Setting Up the OS, NVIDIA Drivers, CUDA, and cuDNN on IBM Power 9 Servers
Background
This is the first post in a tutorial series on how to build a Language Model API on an IBM Power9 server, covering everything from setting up the operating system to having the API running remote inference.
This step of the tutorial shows how to set up the operating system and install NVIDIA drivers, CUDA, and cuDNN on machines with IBM Power9 AC922 processors. The focus is on ensuring everything works correctly on ppc64le architectures, which are common in high-performance environments.
IBM Power9: The IBM Power9 AC922 is a high-performance machine used for demanding tasks such as artificial intelligence and scientific computing. It uses Power9 processors and works well with NVIDIA GPUs, offering high-speed communication between the CPU and GPU.
NVIDIA Drivers: Software that allows the operating system to communicate correctly with NVIDIA GPUs. These drivers are essential to enable GPU acceleration.
CUDA: NVIDIA’s platform for accelerating parallel computing on GPUs. It lets you run complex algorithms efficiently, such as Large Language Model inference.

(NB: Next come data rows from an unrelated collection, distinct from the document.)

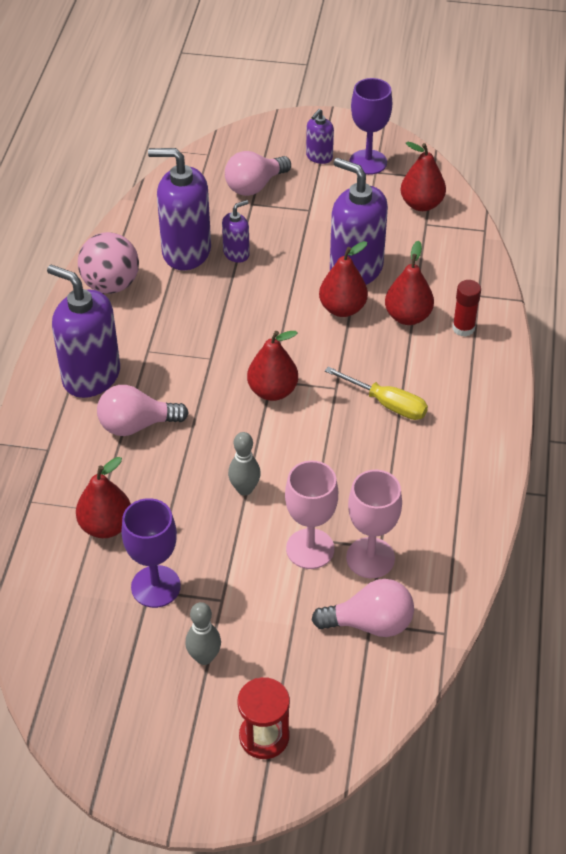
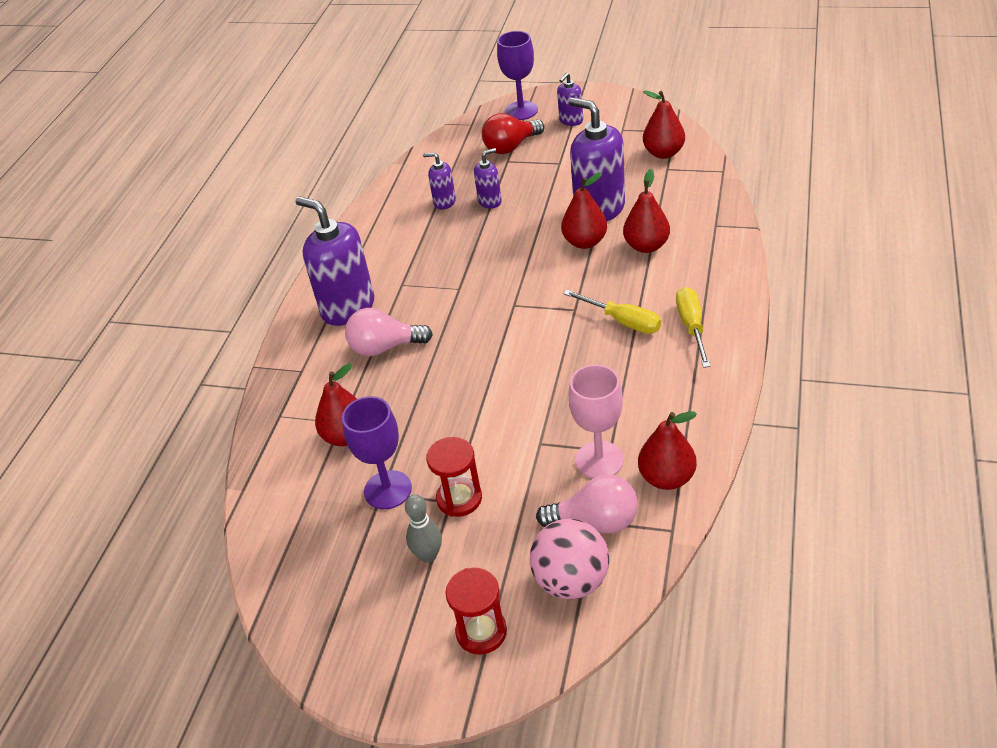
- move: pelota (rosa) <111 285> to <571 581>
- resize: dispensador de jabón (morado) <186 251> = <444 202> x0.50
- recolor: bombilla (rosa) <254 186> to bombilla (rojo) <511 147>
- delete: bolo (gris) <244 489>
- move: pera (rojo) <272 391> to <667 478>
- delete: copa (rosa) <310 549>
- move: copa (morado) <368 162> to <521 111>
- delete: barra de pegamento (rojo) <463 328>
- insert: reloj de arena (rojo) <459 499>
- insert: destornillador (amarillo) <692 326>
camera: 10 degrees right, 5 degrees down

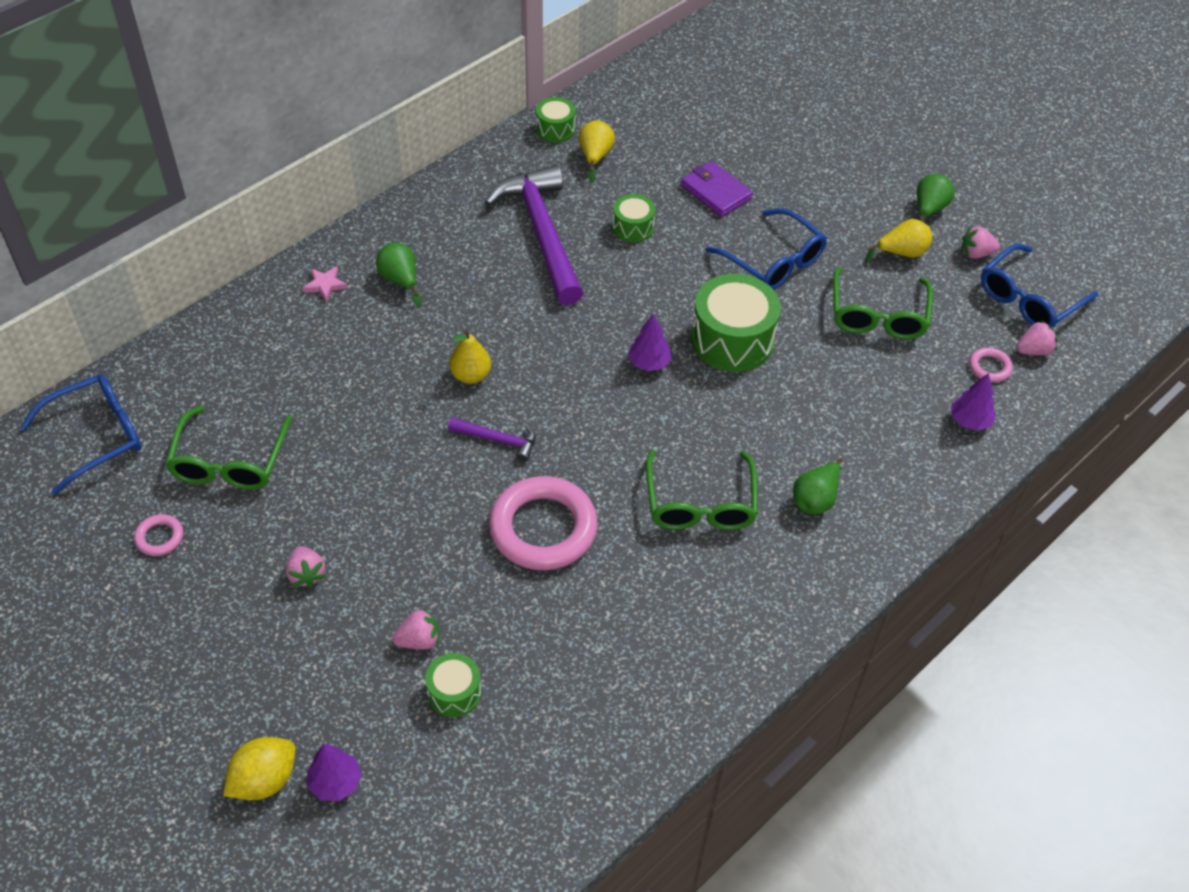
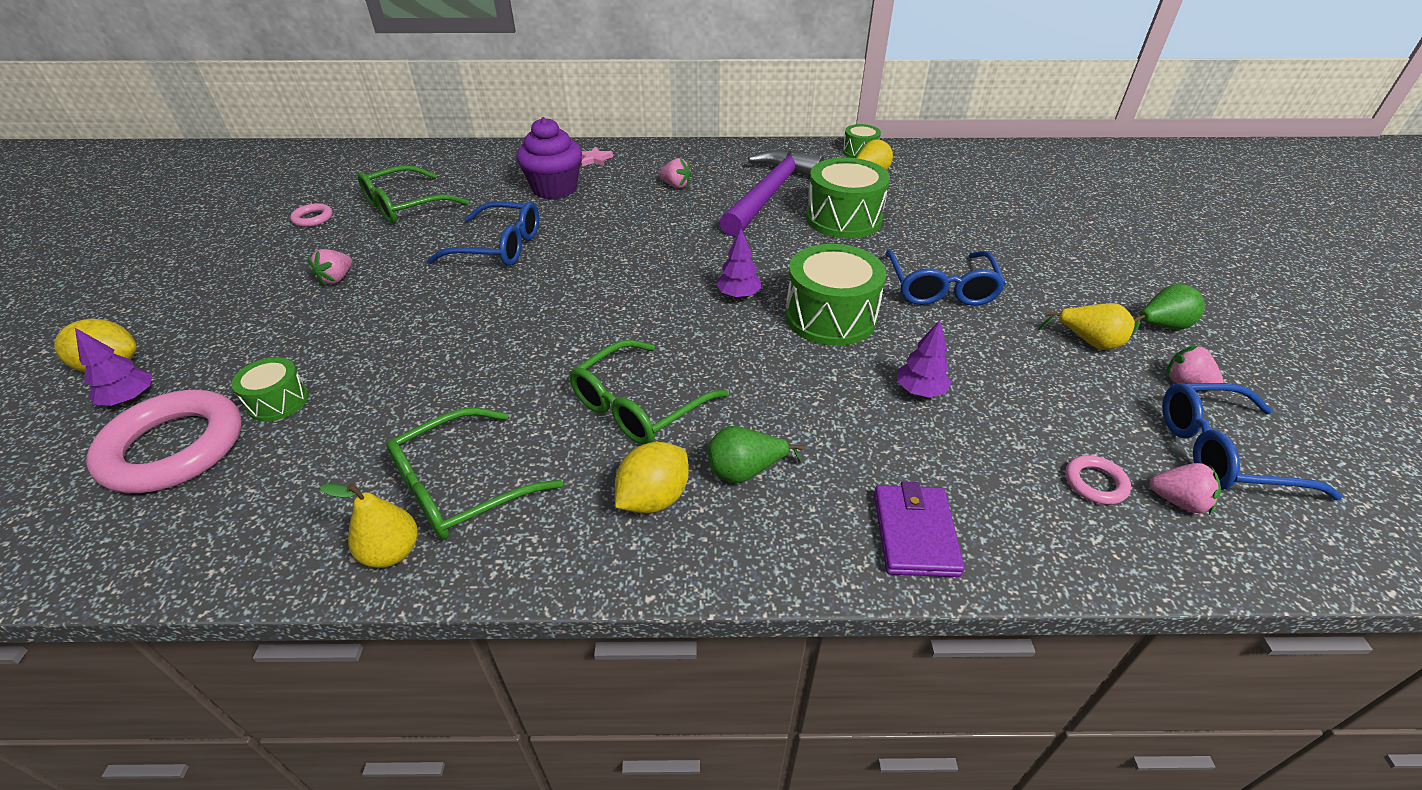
- move: gafas (azul) <96 437> to <498 247>
- delete: pera (verde) <400 280>
- move: fresa (rosa) <419 640> to <676 185>
- delete: martillo (morado) <498 440>
- move: pera (amarillo) <471 375> to <392 552>
- move: anillo (rosa) <543 528> to <174 448>
- resize: tambor (verde) <633 227> = <843 219> x1.87
- move: cartera (morado) <715 192> to <914 533>
- move: gafas (verde) <878 314> to <462 486>
- move: árbol (morado) <969 421> to <920 391>
- insert: magdalena (morado) <554 189>
- insert: limón (amarillo) <653 498>
camera: 45 degrees right, 10 degrees down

cuDNN: A GPU-optimized library of primitives for deep neural networks (DNNs) developed by NVIDIA. It offers high-performance implementations of key DNN operations like convolutions, pooling, and normalization, significantly speeding up training and inference on GPUs.
TL;DR
- This post provides a step-by-step guide on setting up Power9 servers, including the OS and NVIDIA configurations.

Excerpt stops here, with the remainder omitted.